Imamoglu now a candidate for the office of president

The 70-year-old Erdogan has been at the head of state for over two decades, first as prime minister and since 2014 as president. He shaped Turkey like no other politician since the country’s founder, Mustafa Kemal Atatürk, who led the country from 1923 to 1938. With a constitutional reform in 2018, Erdogan abolished the parliamentary system and, as head of state, head of government and party leader, secured a level of power that no other Western head of state or government possesses. Erdogan is criticized in the West for his increasingly authoritarian style of government, the persecution of political opponents, the manipulation of the judiciary and restrictions on freedom of expression.
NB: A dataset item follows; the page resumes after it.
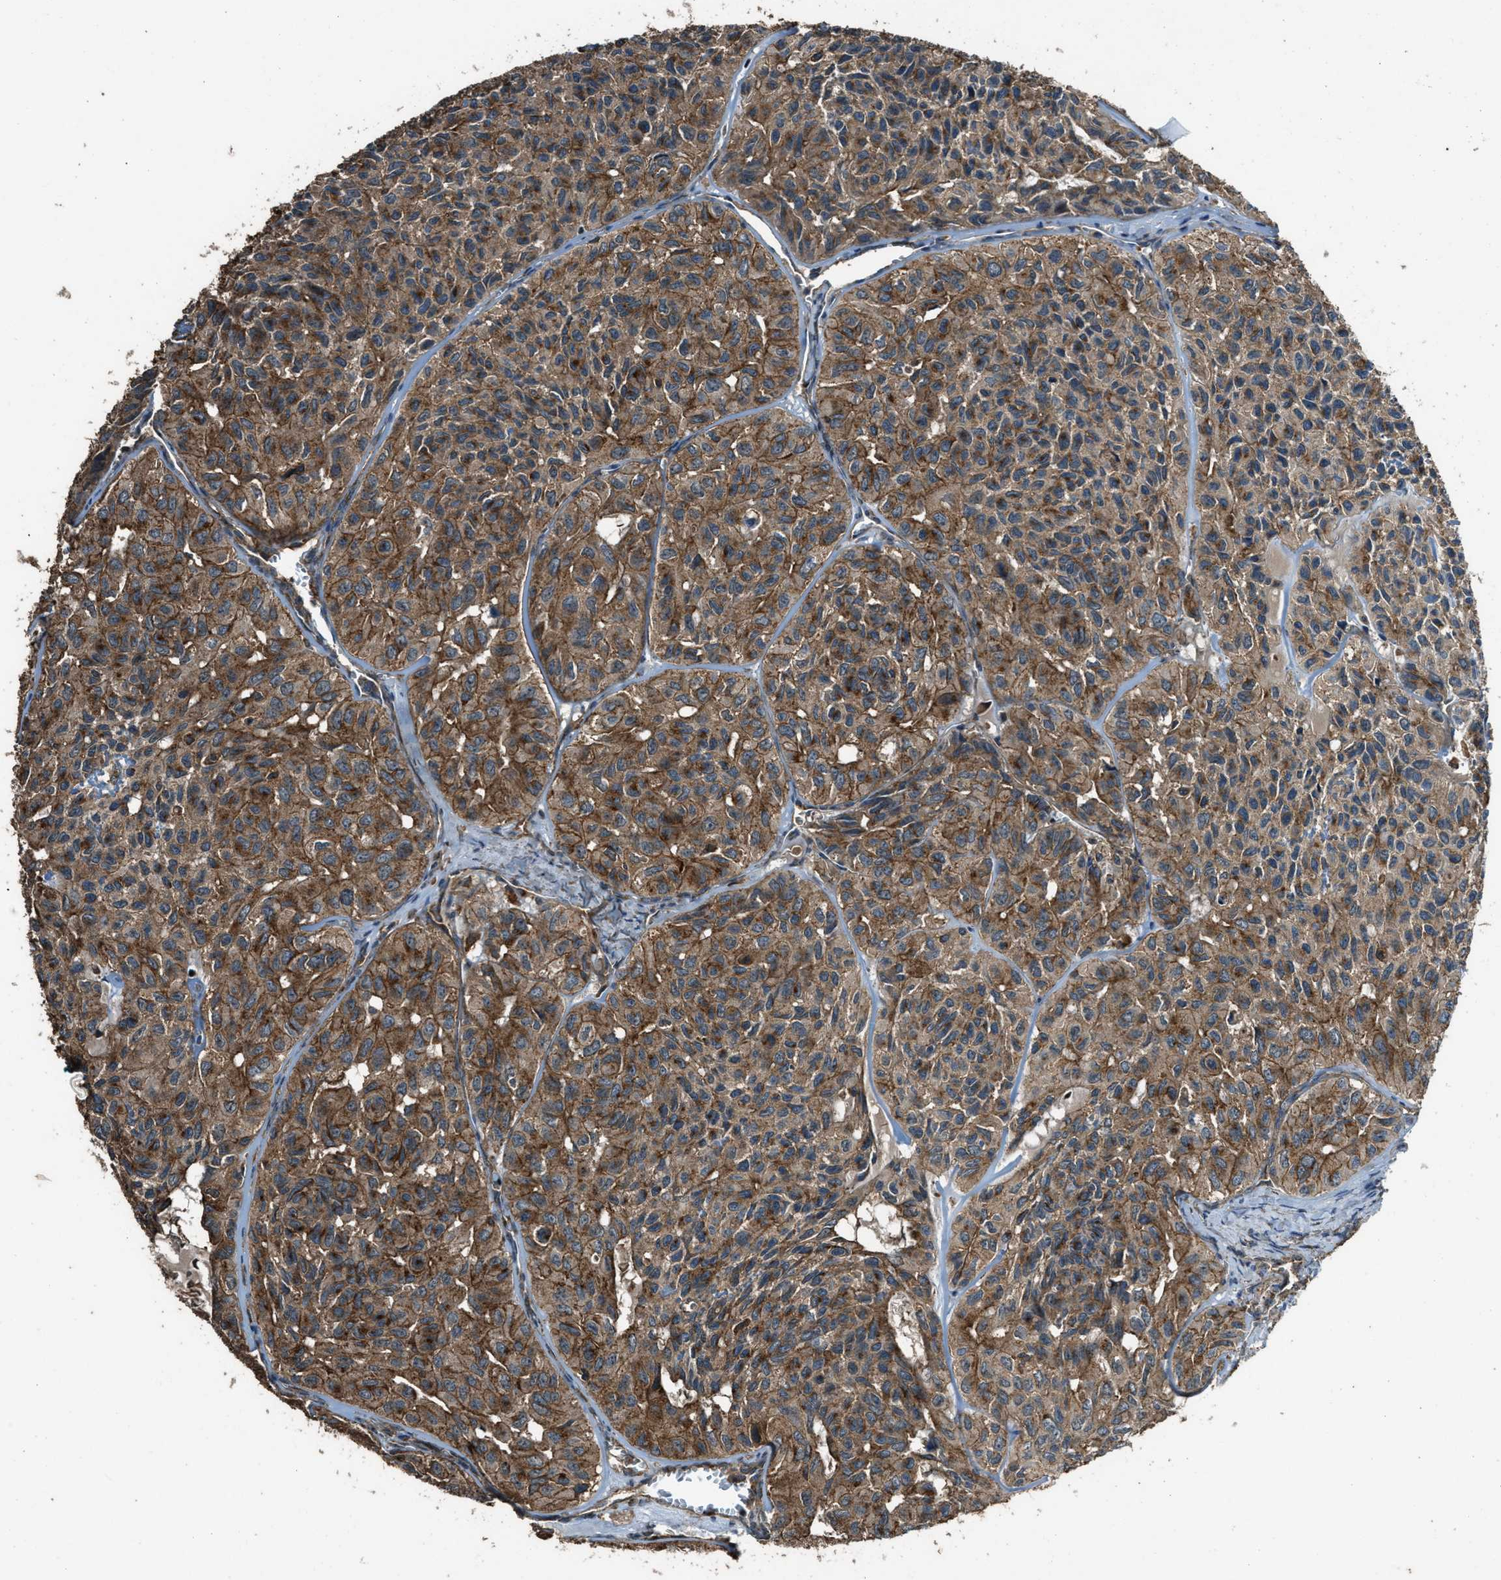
{"staining": {"intensity": "moderate", "quantity": ">75%", "location": "cytoplasmic/membranous"}, "tissue": "head and neck cancer", "cell_type": "Tumor cells", "image_type": "cancer", "snomed": [{"axis": "morphology", "description": "Adenocarcinoma, NOS"}, {"axis": "topography", "description": "Salivary gland, NOS"}, {"axis": "topography", "description": "Head-Neck"}], "caption": "Protein expression analysis of human head and neck cancer (adenocarcinoma) reveals moderate cytoplasmic/membranous staining in approximately >75% of tumor cells.", "gene": "MAP3K8", "patient": {"sex": "female", "age": 76}}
With these local elections, the political landscape in Turkey has changed. The 53-year-old mayor of Istanbul, Imamoglu, is now considered a candidate for the office of president after his recent election victory. He must be re-elected by 2028 at the latest. According to the provisions of the constitution, Erdogan cannot run for another term. However, he has been discussing a constitutional change for a long time, probably with the aim of securing a renewed candidacy or even a lifetime term in office. And it is uncertain whether Imamoglu will even be able to run in the next presidential election: criminal proceedings are underway against him for insult because he called the members of the Supreme Electoral Council “idiots” in 2019. For this, Imamoglu was sentenced in the first instance to two years and seven months in prison in 2022.
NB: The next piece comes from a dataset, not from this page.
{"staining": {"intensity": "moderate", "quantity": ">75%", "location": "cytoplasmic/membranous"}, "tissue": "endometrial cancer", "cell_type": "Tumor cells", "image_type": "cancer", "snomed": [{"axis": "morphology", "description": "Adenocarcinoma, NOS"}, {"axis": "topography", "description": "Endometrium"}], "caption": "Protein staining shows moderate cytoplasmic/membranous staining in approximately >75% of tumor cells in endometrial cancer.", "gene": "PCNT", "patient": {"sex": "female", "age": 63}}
Government critics see Erdogan as the driving force behind the prosecution of the popular opposition politician. The human rights organization Human Rights Watch described the verdict as “politically motivated”. Imamoglu appealed. The next hearing in the Imamoglu case is scheduled for April 25th. If the verdict is confirmed in the second instance, he could be banned from politics for several years. Then Imamoglu would have to give up his mayoralty. Erdogan’s fiercest competitor would be politically sidelined.